Node:Restoring a Kerberos Database from a Dump File, Next:, Previous:Dumping a Kerberos Database to a File, Up:Global Operations on the Kerberos Database



Restoring a Kerberos Database from a Dump File

To restore a Kerberos database dump from a file, use the kdb5_util load command on one of the KDCs.

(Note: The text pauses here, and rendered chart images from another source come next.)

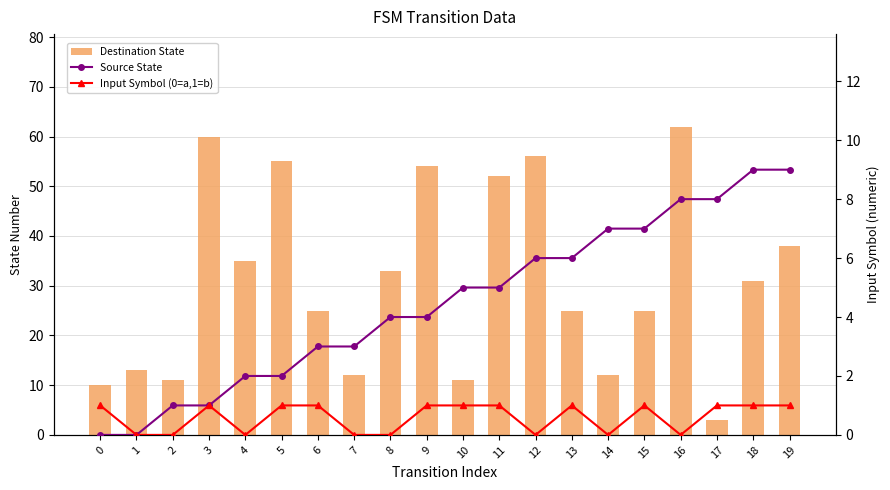

Reading right to left, what are all the values shown in this chart?

Destination State: 38	31	3	62	25	12	25	56	52	11	54	33	12	25	55	35	60	11	13	10
Source State: 9	9	8	8	7	7	6	6	5	5	4	4	3	3	2	2	1	1	0	0
Input Symbol (0=a,1=b): 1	1	1	0	1	0	1	0	1	1	1	0	0	1	1	0	1	0	0	1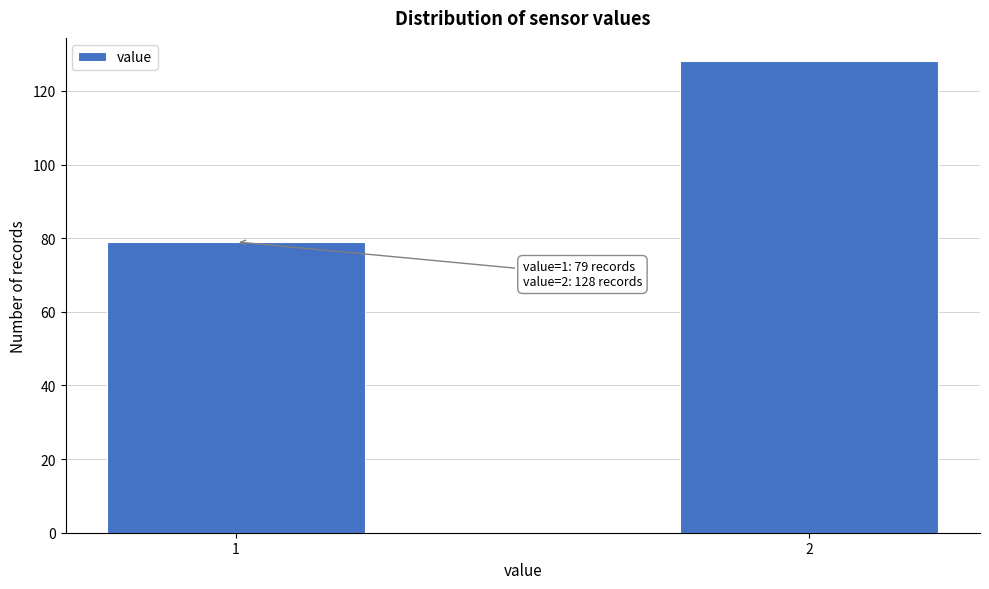

Reading left to right, list all the values displayed in this chart.

79	128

The syntax is:

     kdb5_util load [-old] [-b6] [-b7] [-ov] [-verbose]
     [-update] [-hash] dumpfilename dbname [admin_dbname]
     

The kdb5_util load command takes the following options:

-old
requires the dump to be in the Kerberos 5 Beta 5 and earlier dump format ("kdb5_edit load_dump version 2.0").
-b6
requires the dump to be in the Kerberos 5 Beta 6 format ("kdb5_edit load_dump version 3.0").
-b7
requires the dump to be in the Kerberos 5 Beta 7 format ("kdb5_edit load_dump version 4").
-ov
requires the dump to be in ovsec_adm_export format.
-verbose
causes the name of each principal and policy to be printed as it is loaded.
-update
causes records from the dump file to be updated in or added to the existing database. This is useful in conjunction with an ovsec_adm_export format dump if you want to preserve per-principal policy information, since the current default format does not contain this data.
-hash
causes the database to be stored as a hash rather than a binary tree.

For example:

     shell% kdb5_util load dumpfile principal
     shell%
     
     shell% kdb5_util load -update dumpfile principal
     shell%
     

If the database file exists, and the -update flag was not given, kdb5_util will overwrite the existing database.